Tuesday, October 13, 2020

Digital Death | Who killed the magazine?

Magazines are just one of the many casualties of the digital era. Movies, music, and record-keeping are also just some of the hundreds, if not thousands, of past processes that have been permanently altered, adjusted, changed and eliminated because of the influx of bytes and bits.

That’s a shame because magazines provide a colorful, timely, and historical perspective of a time in our lives or the past lives of others. It’s a collection of community, social, cultural and sexual mores that form the context within which people lived out their lives. It can be the perfect time capsule for a community researcher as well.

Colliers was one of the first general publications, mass market magazines to record the lives of upper crust Americans around the turn of the century. It wasn’t for your average American but it did a great job of chronicling the lives of the wealthy and famous.

Weekly and monthly magazines like Life, Look, Saturday Evening Post, and  McCall’s all tabulated and chronicled life in America and the world after World War Two.
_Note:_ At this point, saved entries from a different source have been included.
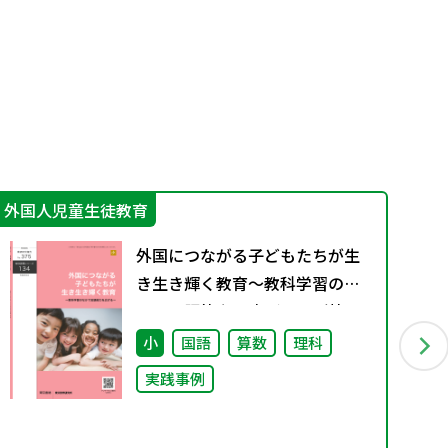
外国人児童生徒教育
機
外国につながる子どもたちが生
き生き輝く教育～教科学習のな
かで言語能力を広げる～（特別
課題134）
小
国語
算数
理科
実践事例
They were at their peak when they documented the surging economy and changing social mores of the early fifties.

As a teenager, I loved to amble into our corner drug store and work my way to the back of the store where I would read Life magazine for its take on World War Two, the Fifties, and life styles way out of my reach. Over the years, I’ve collected the occasional magazine about desert life but it wasn’t until I started going to Palm Springs on a regular visit that I started to collect old ‘Palm Springs Life’ magazines. It turns out that PSL is a perfect example of a printed time capsule for that desert community.

Cities come and go in phases. Many factors contribute to the sometimes slight, sometimes seismic shifts in demographics, economics, and social upheavals. It’s all part of the on-going collective changes any enclave of people gathered together go through.
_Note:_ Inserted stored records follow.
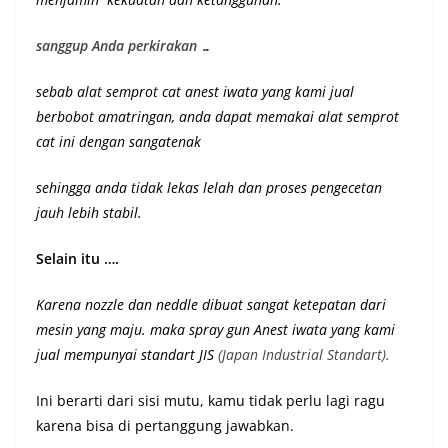
sanggup Anda perkirakan …
sebab alat semprot cat anest iwata yang kami jual
berbobot amatringan, anda dapat memakai alat semprot
cat ini dengan sangatenak
sehingga anda tidak lekas lelah dan proses pengecetan
jauh lebih stabil.
Selain itu ….
Karena nozzle dan neddle dibuat sangat ketepatan dari
mesin yang maju. maka spray gun Anest iwata yang kami
jual mempunyai st
andart JIS
(Japan Industrial Standart).
Ini berarti dari sisi mutu, kamu tidak perlu lagi ragu
karena bisa di pertanggung jawabkan.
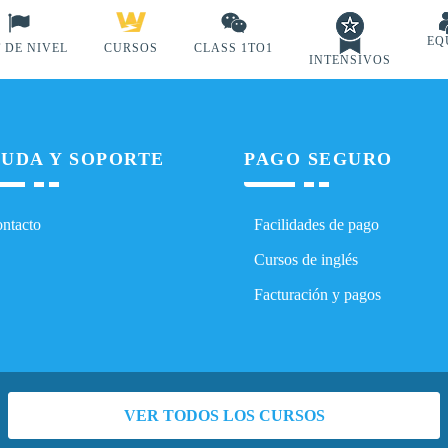
EQ
 DE NIVEL
CURSOS
CLASS 1TO1
INTENSIVOS
UDA Y SOPORTE
PAGO SEGURO
ntacto
Facilidades de pago
Cursos de inglés
Facturación y pagos
VER TODOS LOS CURSOS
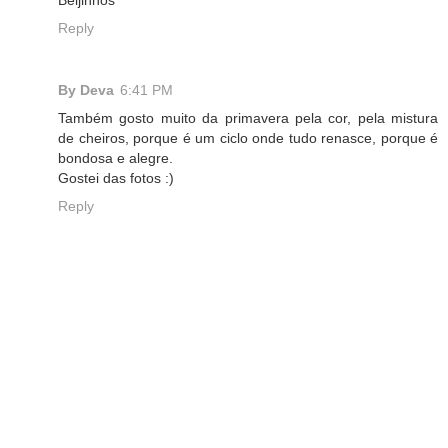
Beijinhos
Reply
By Deva
6:41 PM
Também gosto muito da primavera pela cor, pela mistura
de cheiros, porque é um ciclo onde tudo renasce, porque é
bondosa e alegre.
Gostei das fotos :)
Reply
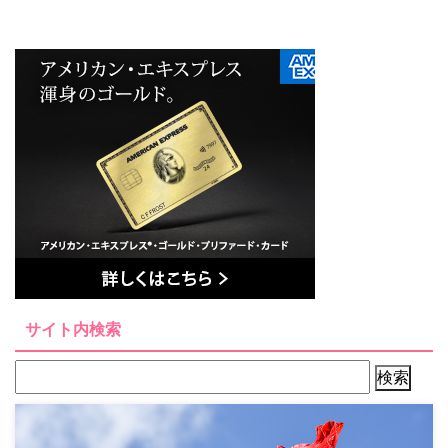
サイト内検索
For decades, Palm Springs Life magazine has been a chronicler of these changes in the city and throughout the Coachella Valley. Since its inception as the ‘Villager Magazine’ beginning back in the late forties, PSL has reflected the current economic and social climate of the city and its inhabitants.

Back in the late forties and early fifties, ’The Villager’ covered social events centered on the small enclave of moneyed, talented or well-connected visitors or snow birds from the coast and out East. Many of these gala events had a ‘western’ theme. Old money from the East had discovered the benefits of the dry desert air, the shelter from inquisitive East Coast tabloids, relatively cheap real estate and the company of like-minded business, entertainment and industrial citizens of the world.
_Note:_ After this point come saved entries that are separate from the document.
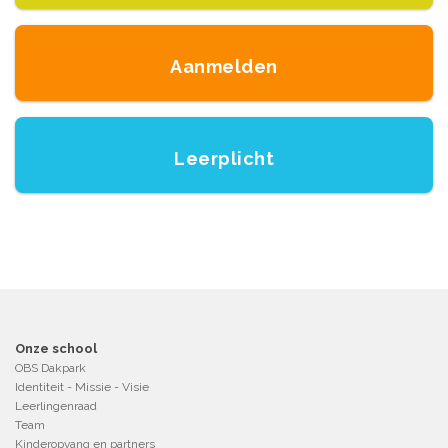
Aanmelden
Leerplicht
Onze school
OBS Dakpark
Identiteit - Missie - Visie
Leerlingenraad
Team
Kinderopvang en partners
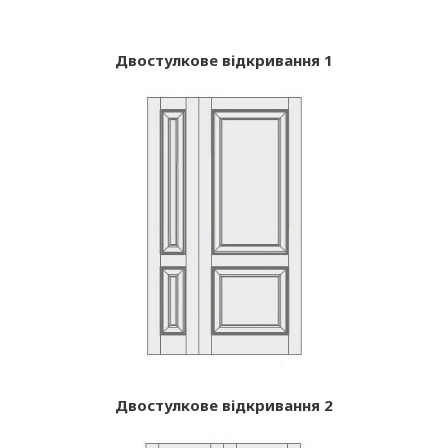
Двостулкове відкривання 1
Двостулкове відкривання 2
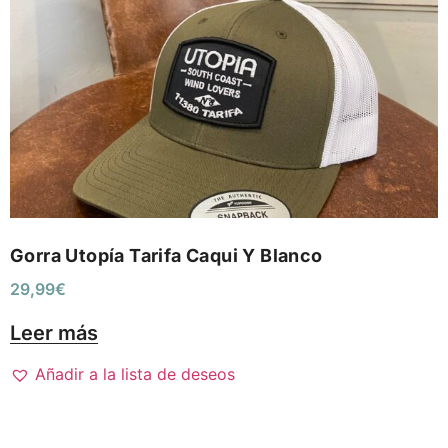
Gorra Utopía Tarifa Caqui Y Blanco
29,99
€
Leer más
Añadir a la lista de deseos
By the late 70s and throughout the 80s, the magazine had morphed from ‘the Villager’ to ‘Palm Springs Life.’ With its new moniker and colored printing press, the magazine reflected on the golden period of the late forties and fifties when Hollywood discovered Palm Springs big time.

In 2008, just before the economic collapse, the magazine was a thick, brash, bold siren call of hedonistic pleasures of the desert town.

There was a gossip column on the latest desert scandals, photo shoots of the latest desert fashions, ads about new real estate developments (many of which never got developed) and the ever present reflection back on the ‘golden years’ of the Rat Pack, Chi Chi restaurant and other landmarks of the community.

A renewed interest in mid-century modernism design spurred the magazine in a whole new direction of modern architecture. PSL became a big promoter of ‘Modernism Week’ and its plethora of neighborhood home tours, lectures, art and artifact sales and other aspects of modernism design, function and history.

Today’s magazine has been scaled back to reflect a tightening of the economy in the age of COVID-19. Real estate seems to have survived and in fact, thrived in the age of the pandemic, but seasonal home rentals and restaurant sales are way down. Despite these changes in the local economy, seasonal migration of snowbirds and Canadians and temporary altered lifestyle, the magazine still manages to capture the true beauty of the desert.

Like any big city magazine, Palm Springs Life reflects life in the desert in its present shape and form. Future changes will probably work their way into the magazine as they have in the past, a still relevant reminder of a unique and ever-curious lifestyle for us desert dwellers.